Warren Buffett has said that investing is simple, but it’s not easy, and in their latest Kiplinger’s column, value investors Whitney Tilson and John Heins explore that subject.
“In The Little Book That Beats the Market, published in 2005, star money manager Joel Greenblatt describes a ‘magic formula’ for success that ranks stocks based on only two factors: share price relative to a firm’s earnings and return on capital,” Tilson and Heins write. “After reading his book, we asked Greenblatt if widespread adoption of his simple plan might undermine its effectiveness. He was unconcerned: ‘Value investing strategies have worked for years and everyone’s known about them. They continue to work because it’s hard for people to do, for two main reasons. First, the companies that show up on value screens can be scary and not doing so well, so people find them hard to buy. Second, there can be one-, two- or three-year periods when a strategy like this doesn’t work. Most people aren’t capable of sticking it out through that.'”
Tilson and Heins say that touches on the main challenge for value investors — the fact that in order to beat the crowd you have to go against it, and in going against it you can run into short-term underperformance that can make you look very, very bad.

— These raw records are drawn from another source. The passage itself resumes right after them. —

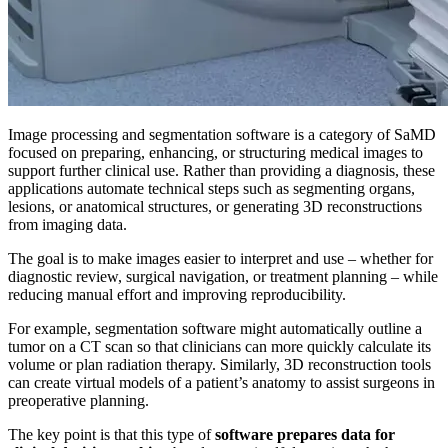
Image processing and segmentation software is a category of SaMD
focused on preparing, enhancing, or structuring medical images to
support further clinical use. Rather than providing a diagnosis, these
applications automate technical steps such as segmenting organs,
lesions, or anatomical structures, or generating 3D reconstructions
from imaging data.
The goal is to make images easier to interpret and use – whether for
diagnostic review, surgical navigation, or treatment planning – while
reducing manual effort and improving reproducibility.
For example, segmentation software might automatically outline a
tumor on a CT scan so that clinicians can more quickly calculate its
volume or plan radiation therapy. Similarly, 3D reconstruction tools
can create virtual models of a patient’s anatomy to assist surgeons in
preoperative planning.
The key point is that this type of
software prepares data for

An example is Bruce Berkowitz, who was named one of Morningstar’s fund managers of the decade but has struggled mightily this year because of his bets on financial stocks. Tilson and Heins say they doubt Berkowitz has lost his touch. “But,” they add, “Berkowitz’s uncomfortable position underscores why most active managers don’t stray far from the composition of their benchmark indexes.”
Tilson and Heins say they own a number of stocks that “the market has been maddeningly slow to recognize as having a wide gap between the value we see and the price at which the shares trade”. Among them: Microsoft and Intel. They remain high on these stocks’ prospects, and continue to think the market will eventually recognize their value.